Ces deux lieux - la cathédrale et l'université - sont à la lisière de Harlem, le quartier que je visite ce jeudi après y être brièvement passé il y a dix jours pour assister à une messe en gospel. Il s'étend sur la quasi-totalité du nord de l'île, au-dessus de Central Park, et accueille l'essentiel de la communauté afro-américaine de la ville. Sur les trottoirs, un groupe d'homme assis sur des chaises roulantes disserte sur l'utilité de réparer un vélo ; dans les boutiques, les perruques et extensions capillaires pour cheveux crépus occupent une place de choix. Sophie, qui habite dans le quartier, me fait passer devant l'Apollo Theater, institution nationale du jazz dont le parterre frontal accueille un petit "walk of fame" avec les noms de ceux qui s'y sont produits : Ella Fitzgerald, Billie Holiday, Diana Ross & The Supremes, Patti LaBelle, Marvin Gaye, Stevie Wonder, Aretha Franklin, Smokey Robinson, Lauryn Hill, Michael Jackson... A deux pas se trouve le Studio Museum of Harlem, petit musée consacré exclusivement à l'Histoire de l'art afro-américain et qui accueille actuellement une belle exposition consacrée au groupe d'artistes Spiral, fondé en 1963 suite à des manifestations pour l'emploi et la liberté - March on Washington for Jobs and Freedom.

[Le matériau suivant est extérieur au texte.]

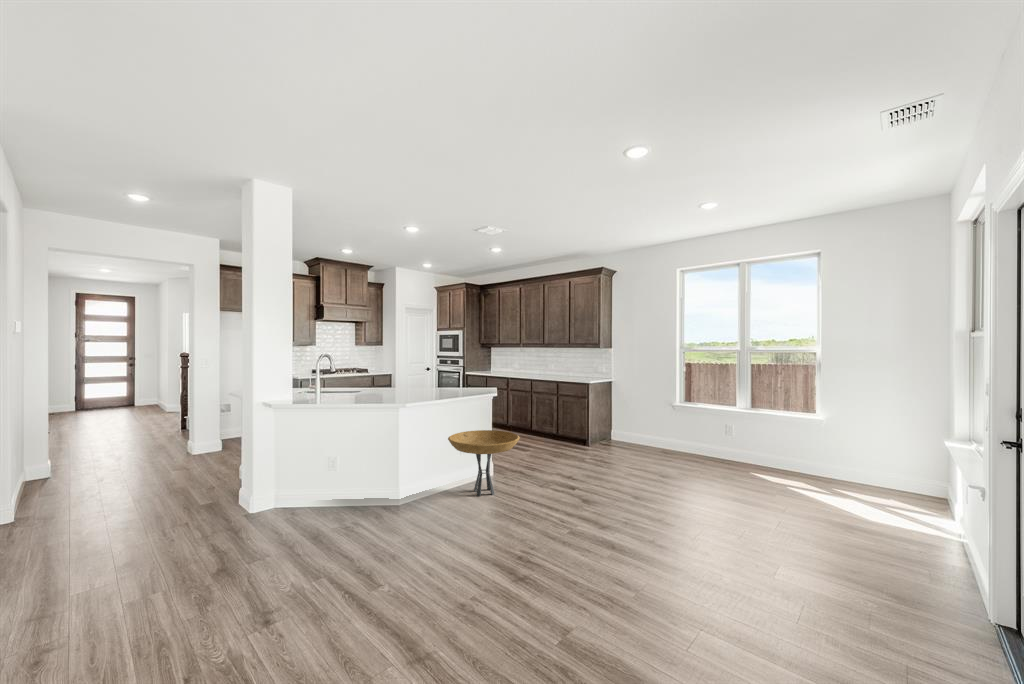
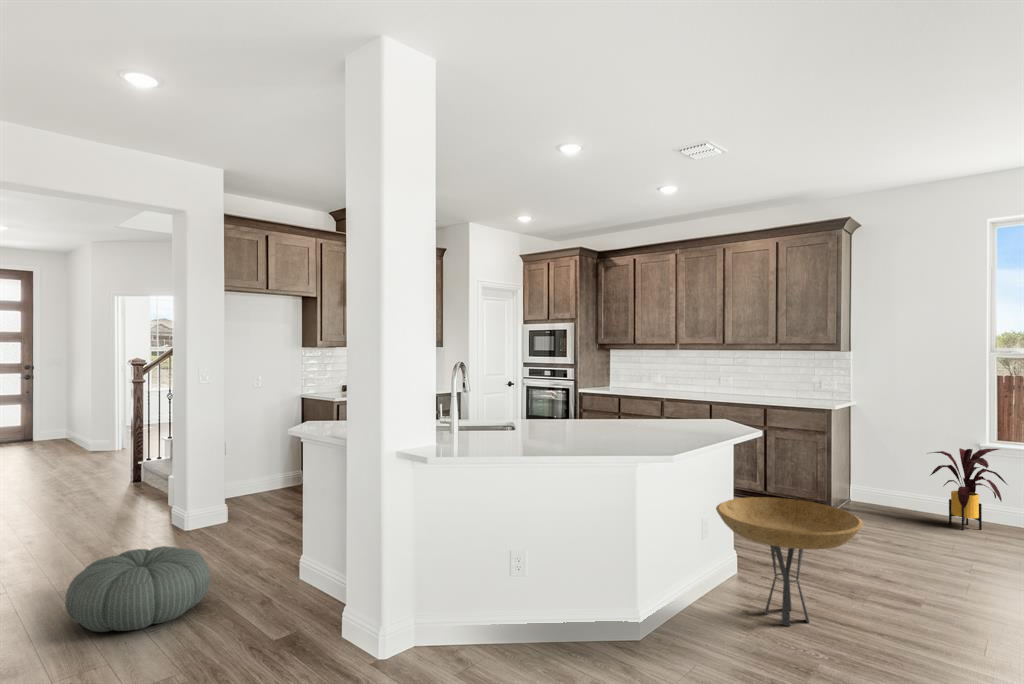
house plant: none [633,407,679,455] -> present [931,448,1007,530]
pouf: none [100,455,184,495] -> present [65,546,211,632]

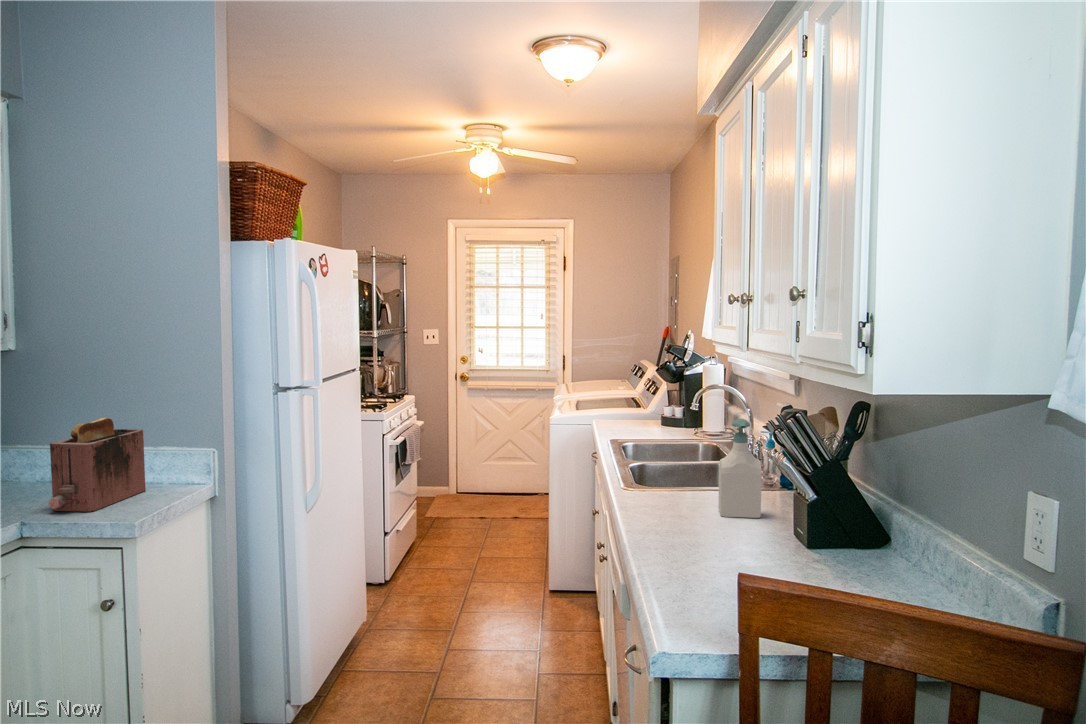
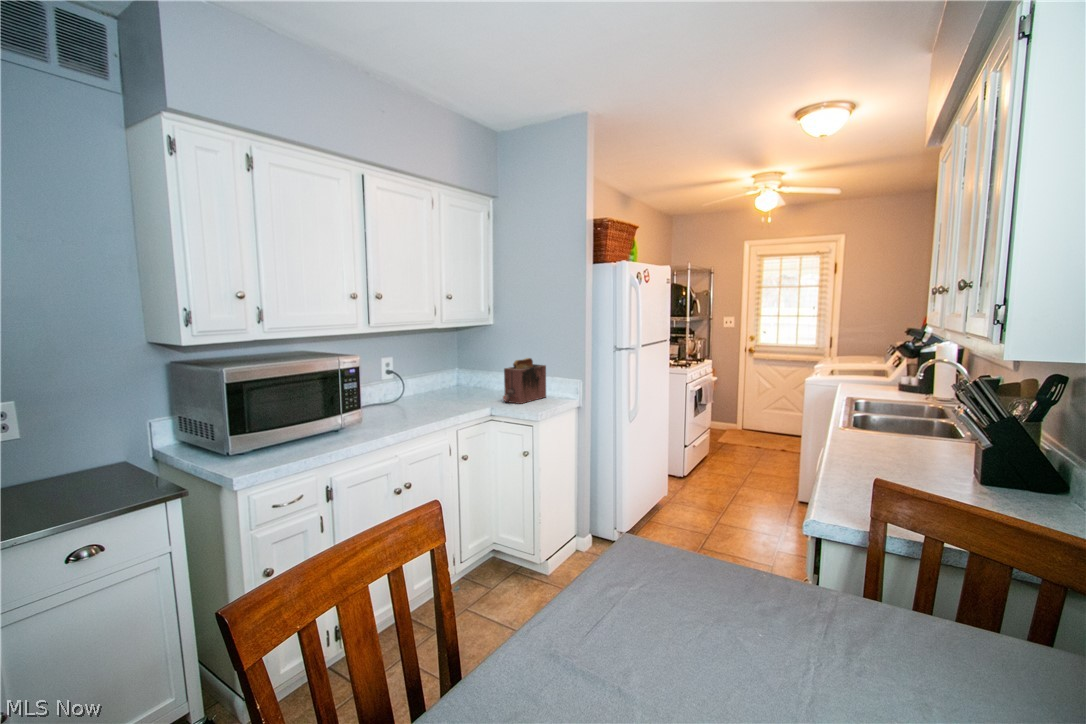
soap bottle: present [718,419,762,518] -> none [914,382,955,459]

Dehors, la bruine ne s'arrête pas. Ni quand Sophie et moi buvons un thé sur l'escalier de secours de son appartement, au-dessus de la rue pour entendre la rumeur de la ville ; ni quand je dépose mes bagages chez des cousins qui m'hébergent pour mes trois dernières nuits à Manhattan, en plein quartier de Hell's Kitchen ; ni quand je retrouve Mathieu, qui habite à deux blocs, plus tard dans la soirée pour qu'il me fasse découvrir les bars des environs.

A 3 heures du matin, l'humidité chaude étreint les rues de New York. Des vagues de brouillard ricochent sur les gratte-ciels, dont on ne perçoit plus les sommets. Les lumières de la ville se difractent dans l'air épais. On dirait presque qu'il fait jour.